Run the analysis package using neural networks. To do this, select “Neural Networks” from the “Analysis” menu.

Rice. 4. 37. Selecting a data processing method - “neural network”.

after which the STATISTICA Neural Networks package window will appear:

Rice. 4. 38. Start window for the “neural networks” analysis.

Go to the “Quick” tab, where you need to set the task type - Regression, and the tool - Network Designer.

Rice. 4. 39. Launching the neural network designer.

Next, by pressing the “OK” button, you will switch to the mode for selecting output (dependent) and input (independent) variables. We select “Lead” as the first one, and the number of cars of all categories as the last ones. The "No" and "Street" columns remain unused.

Rice. 4. 40. Selecting input and output data for a neural network.

By clicking “Ok” you will return to the “Quick” tab. Then, by clicking the “Ok” button again, you will be taken to the neural network formation window.
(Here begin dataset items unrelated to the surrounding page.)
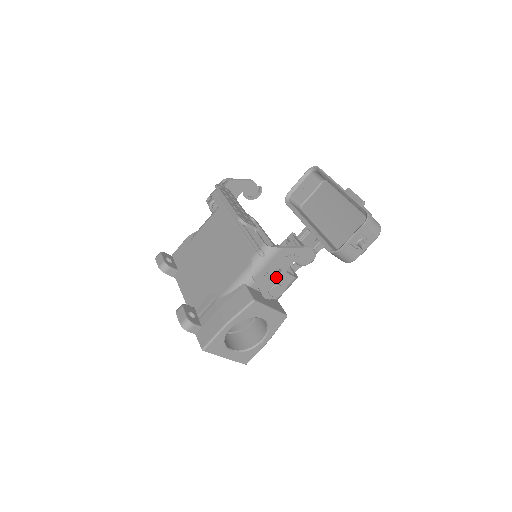
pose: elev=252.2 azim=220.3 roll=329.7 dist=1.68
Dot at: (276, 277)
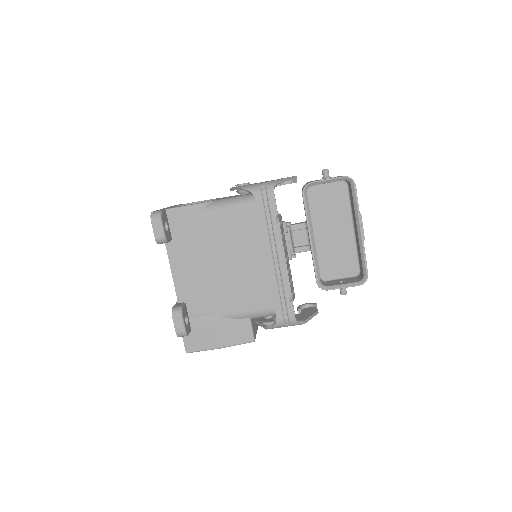
Dot at: occluded
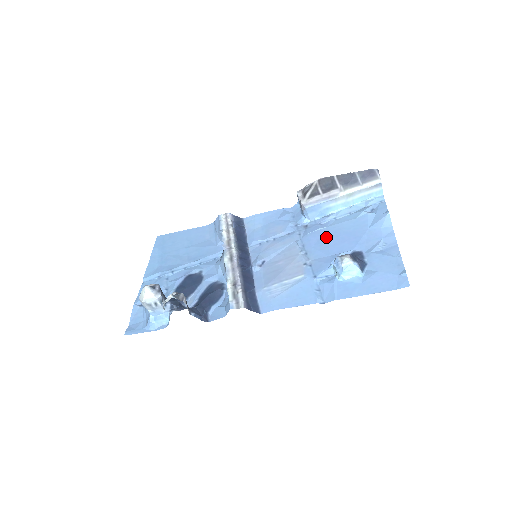
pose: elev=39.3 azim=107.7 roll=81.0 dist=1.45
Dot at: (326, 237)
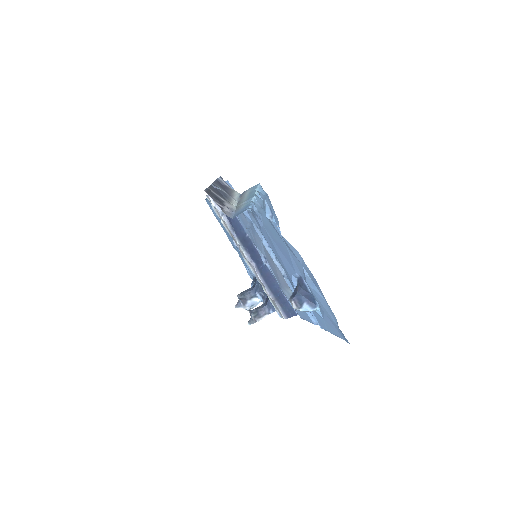
Dot at: (272, 244)
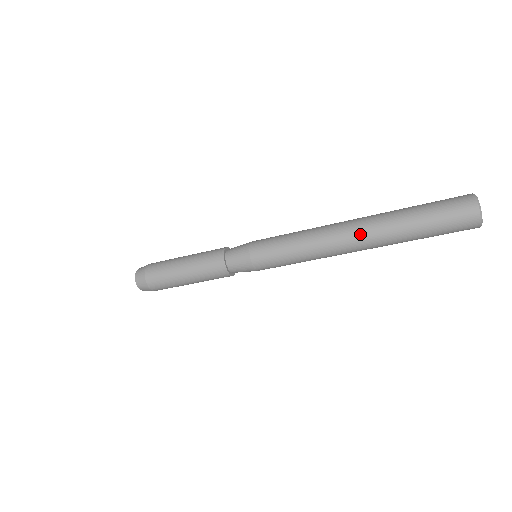
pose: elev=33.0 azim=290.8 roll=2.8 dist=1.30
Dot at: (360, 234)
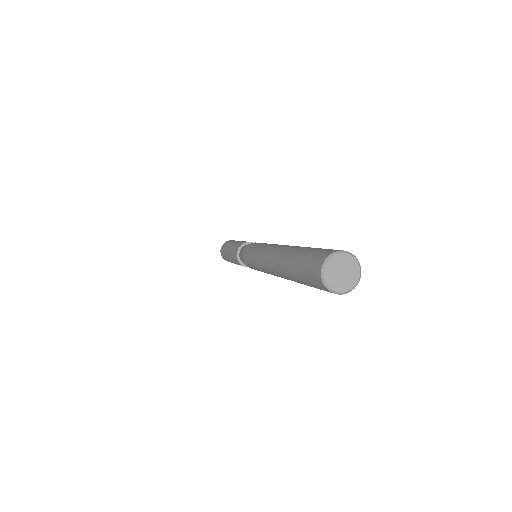
Dot at: (273, 263)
On the “Fast” tab, you need to select the network type - multilayer perceptron,

Rice. 4. 41. Selecting the type of neural network.
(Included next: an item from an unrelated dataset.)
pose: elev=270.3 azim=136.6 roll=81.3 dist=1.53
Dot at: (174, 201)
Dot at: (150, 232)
and on the “Elements” tab you can specify the required number of layers, the number of neurons in each, as well as the type of activation function:

Rice. 4. 42. Setting the number of layers and types of neurons.

Rice. 4. 43. Choosing a method for training a neural network.

Here, by clicking on the “Samples” button, you can set the number of training, control and test examples. If you set the number of test and control examples to zero, then the network will be trained using all examples:

Rice. 4. 44. Determine data for training and testing.

Returning to the main training window, you can click on the “User” button and go to the “Interactive” tab, request that the training process be reflected in the form of a graph:

Rice. 4. 45. Specifying the type of graph to demonstrate the learning process.

Finally, by clicking on the “Ok” button, you will start the learning process, the result of which will be displayed on the graph:

Rice. 4. 46. Training a neural network.

By clicking on the “Ok” button, you will be taken to the results window, where you can study the various characteristics of the created network by moving through the window tabs:

Rice. 4. 47. Results of neural network modeling.

So, for example, on the “Advanced” tab there is a “Network architecture” button, by clicking on which you can see the topology of the constructed network:

Rice. 4. 48. View of the constructed neural network.

as well as the “User Observations” button, where you can give the network new initial data and receive a response from an already trained network.